'We are still fighting the first coronavirus wave'
Updated 21:22, 12-Jul-2020
Daniel Harries
07:12

Many countries around the world are seeing surges in COVID-19 cases, but experts say this isn't a second wave - it is still very much the first.

The picture changes across the globe. In the worst-hit Asian and European countries cases have been slowing down - but not in large parts of the Americas, including the U.S. and Brazil, as well as some other countries, such as India.

The head of the World Health Organization (WHO), Tedros Adhanom Ghebreyesus warned earlier this week that the virus showed no signs of slowing down. 

Despite this, the U.S. has continued to press on with easing restrictions while other countries, including the UK, have opened up, both internally and externally, relaxing rules for foreigners to visit. 

Scientists are worried the containment achieved in lockdown could be rapidly undone because of such moves. 

Bharat Pankhania, an expert in communicable disease control from the University of Exeter Medical School, told CGTN Europe's RAZOR program that in the UK "the number of cases in the community has dropped, which is good, but it hasn't carried on dropping. It has plateaued." 

Pankhania warns that the UK coming out of lockdown too soon could eradicate the gains from "the hardship, the pain of the lockdown."

"This can be undone very, very quickly. It's a very fragile achievement to have brought the case numbers down. It is fragile."

The effects of easing lockdown too quickly can be seen in the U.S., the world's worst-hit country with more than three million cases and 131,000 deaths. 

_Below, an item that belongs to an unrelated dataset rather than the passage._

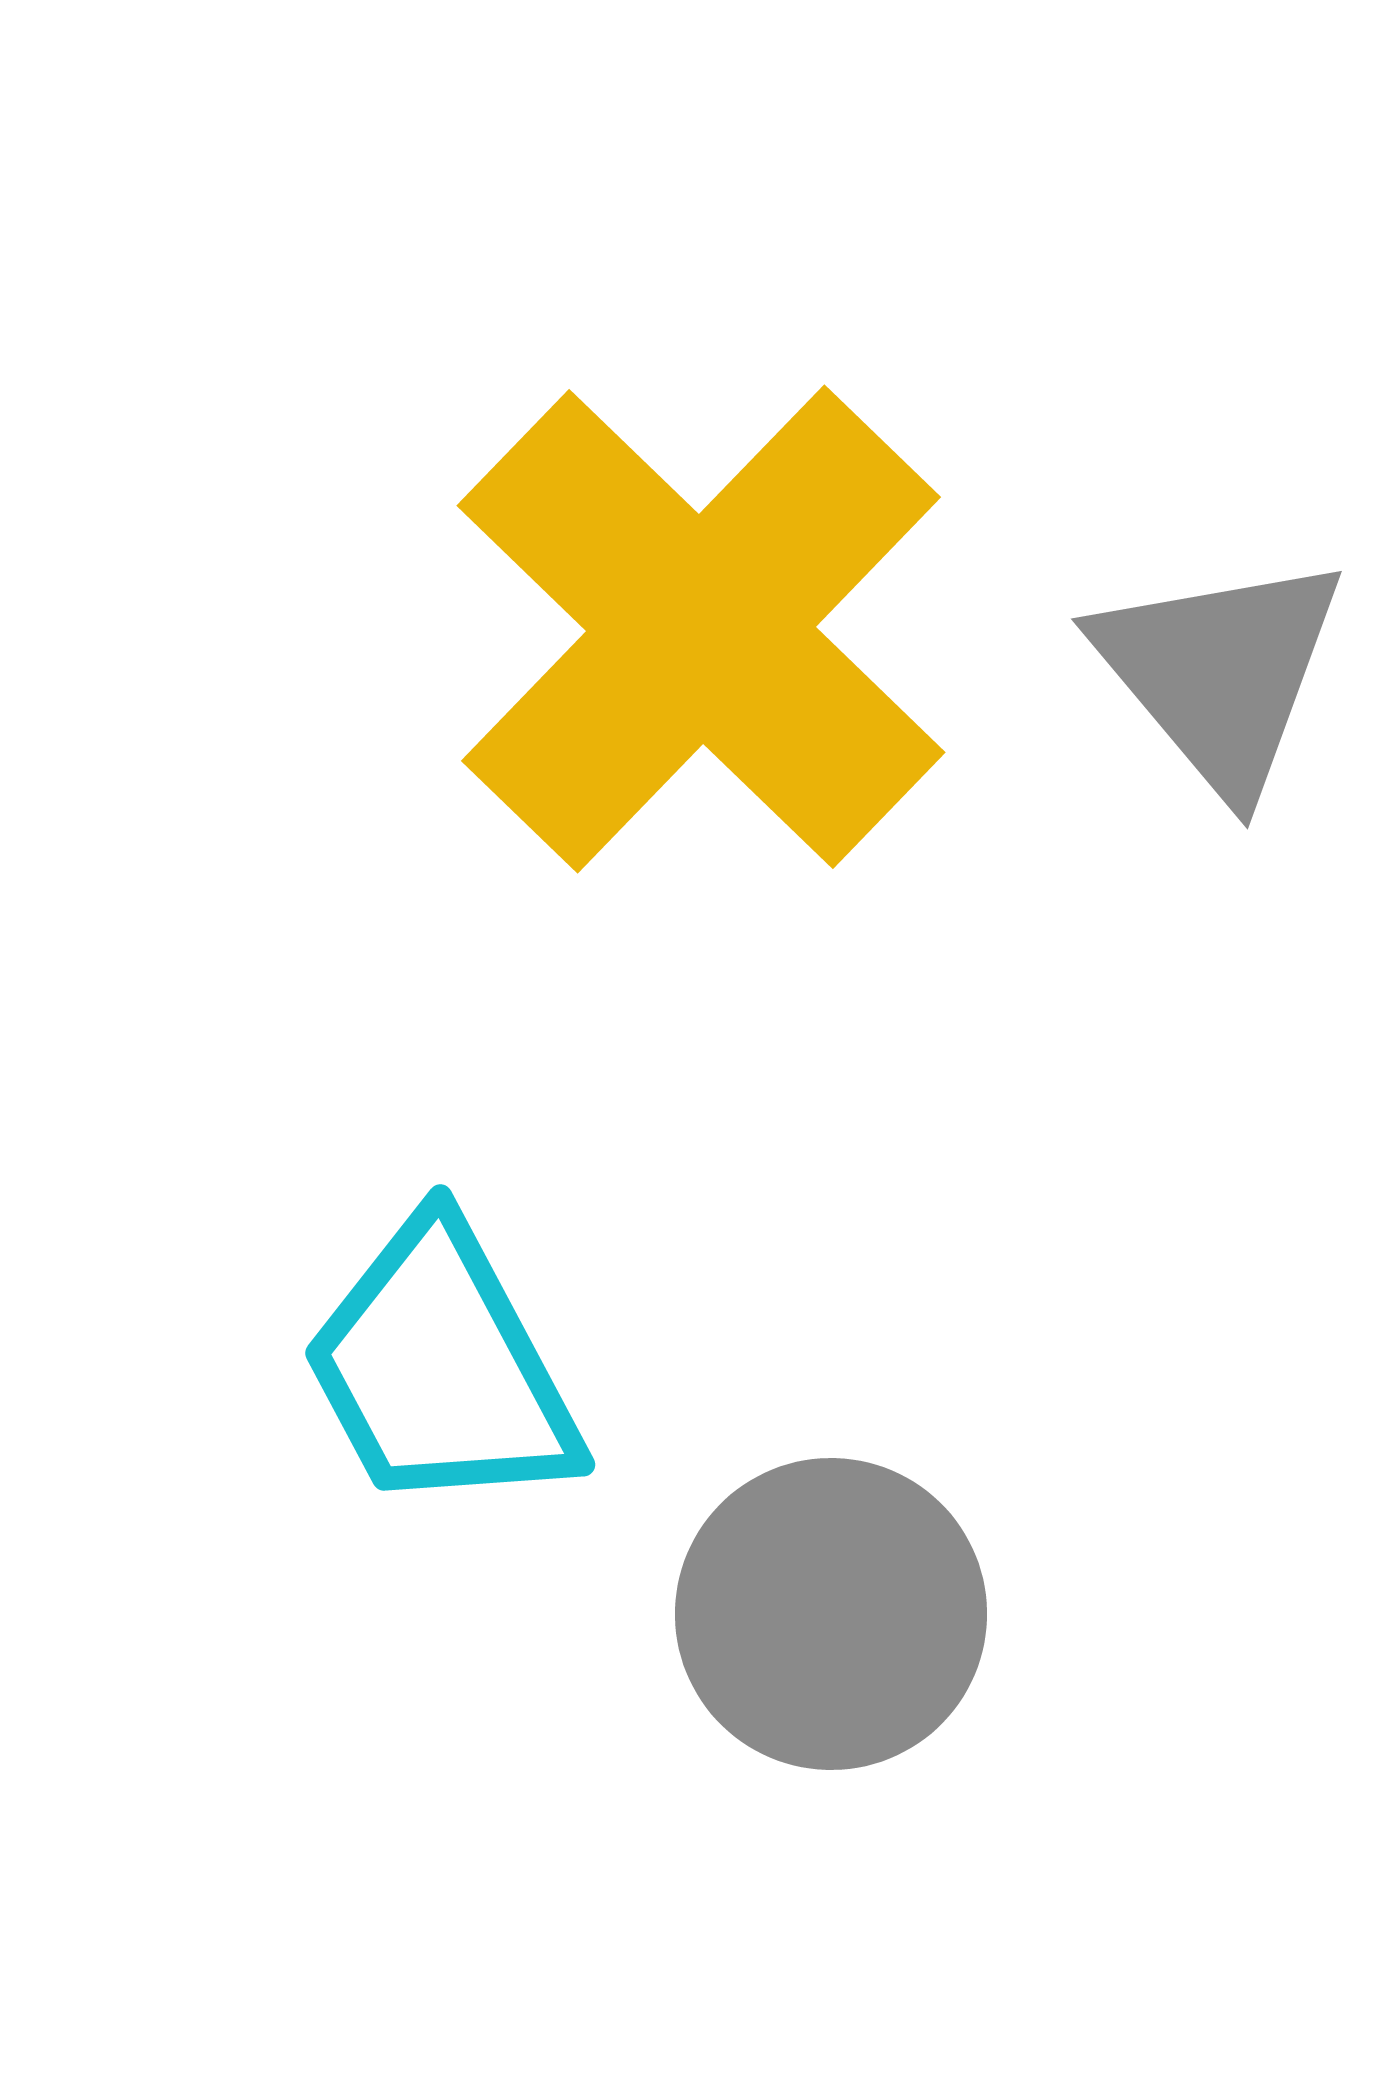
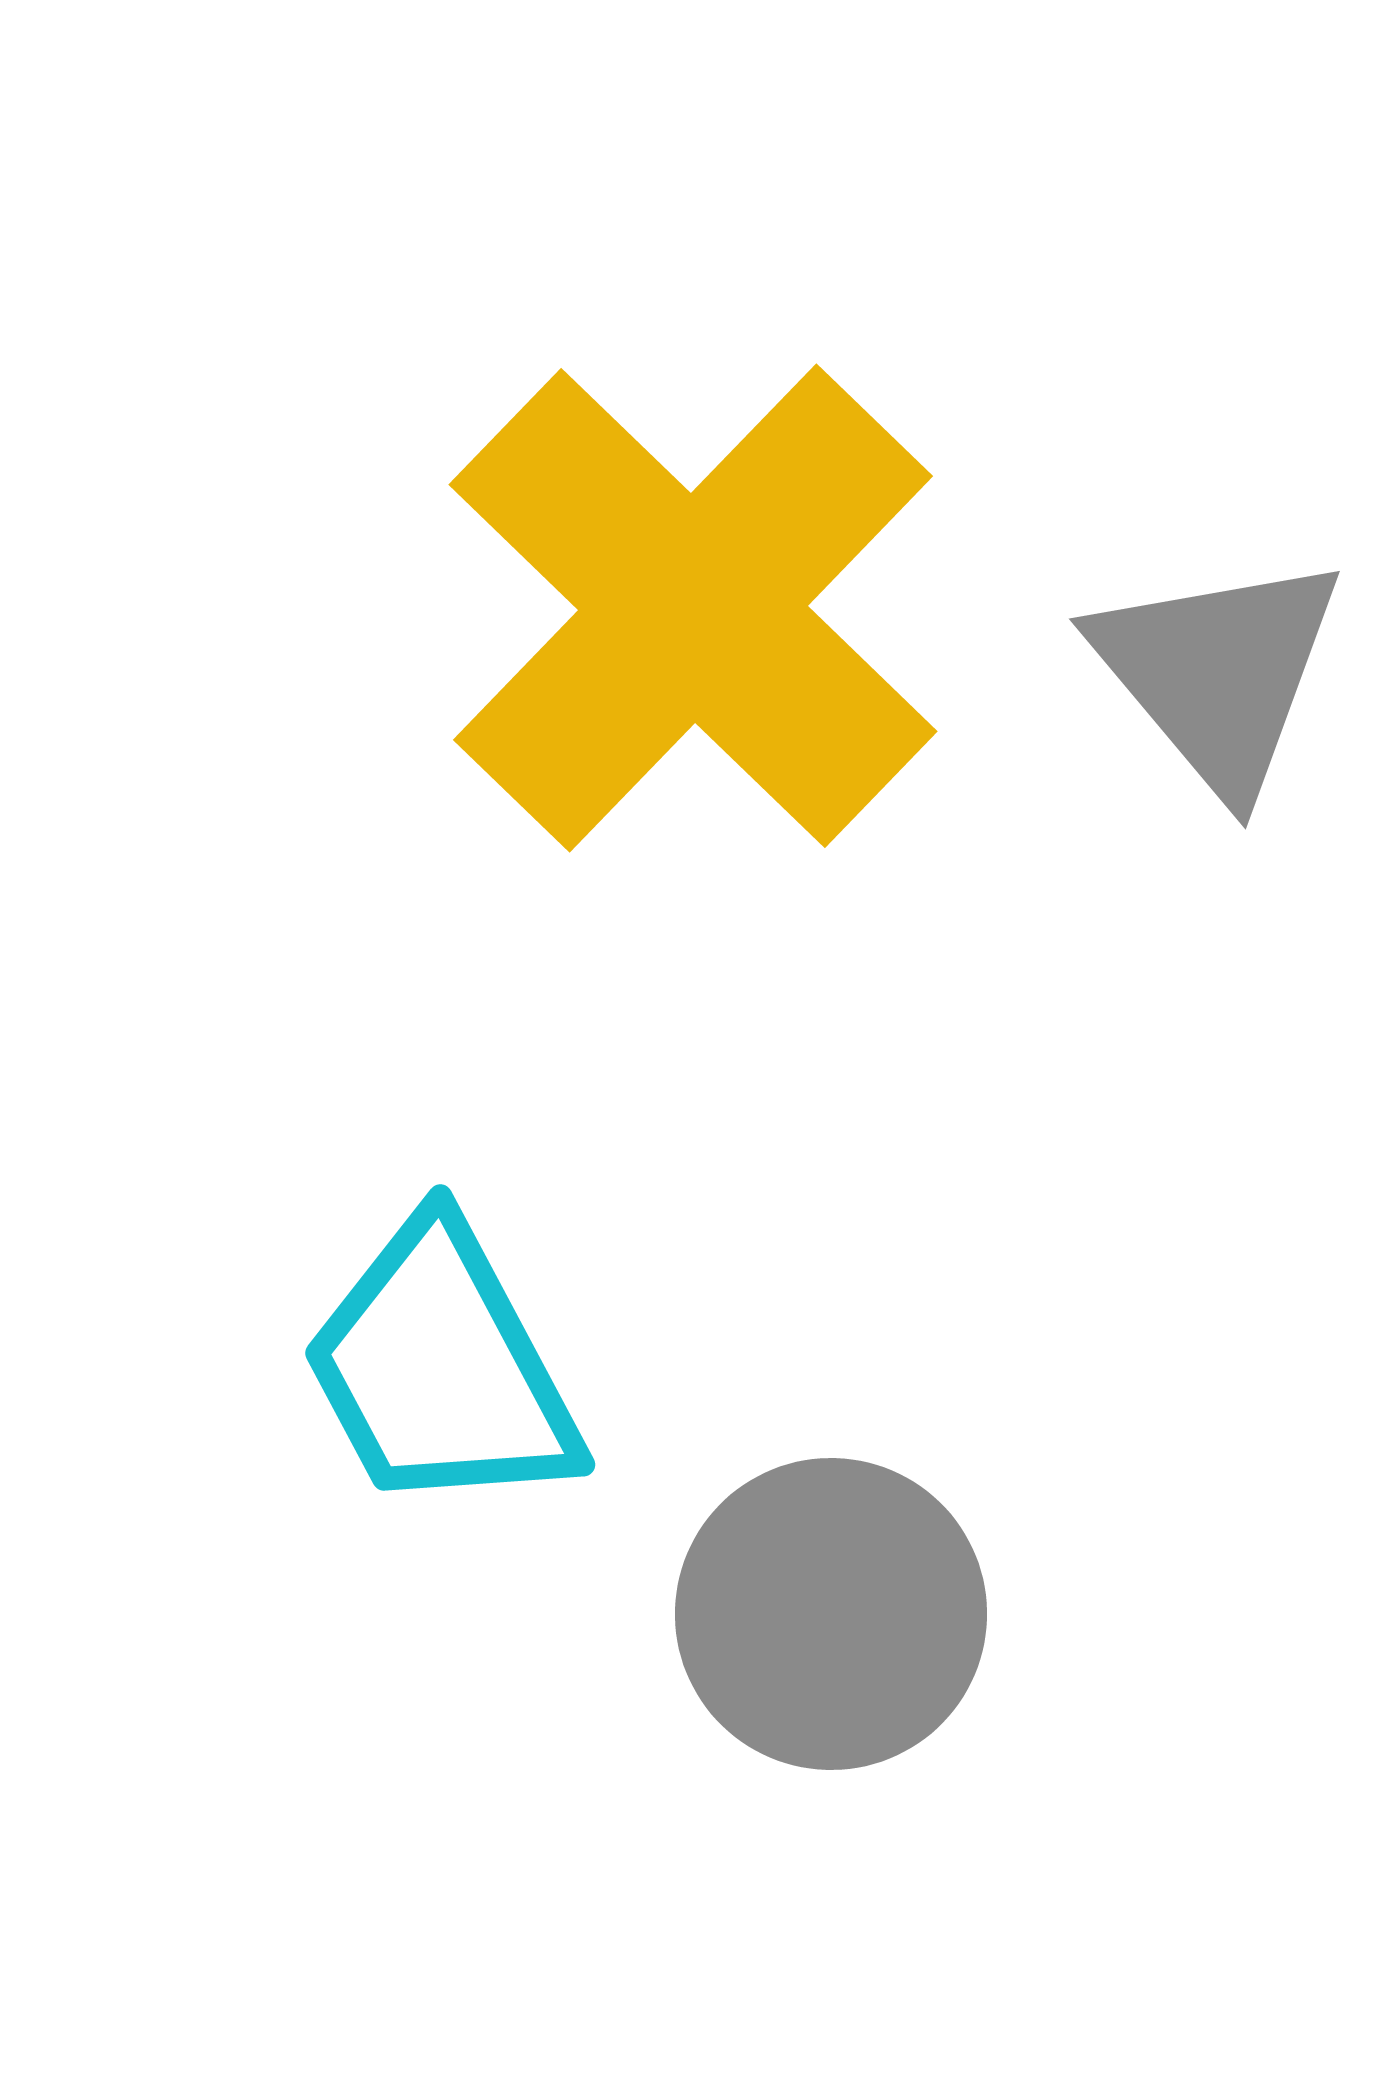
yellow cross: moved 8 px left, 21 px up
gray triangle: moved 2 px left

"This really is our first wave. So a lot of the reason we're seeing these increasing cases is because we never really fully contained what was going on initially," explains Krutika Kuppalli, an infectious disease physician in the U.S. "And so we opened up too quickly. And now we're seeing the after-effects of that. We're seeing cases go up. We're seeing health care systems becoming overwhelmed again." 

Kuppalli has advice for those countries fighting the virus, "the mainstay of any infectious outbreak is being able to test, being able to trace and then being able to effectively isolate and quarantine."

"And that's really what we need to be able to do in order to have a good, robust response, not just here, but all over the world."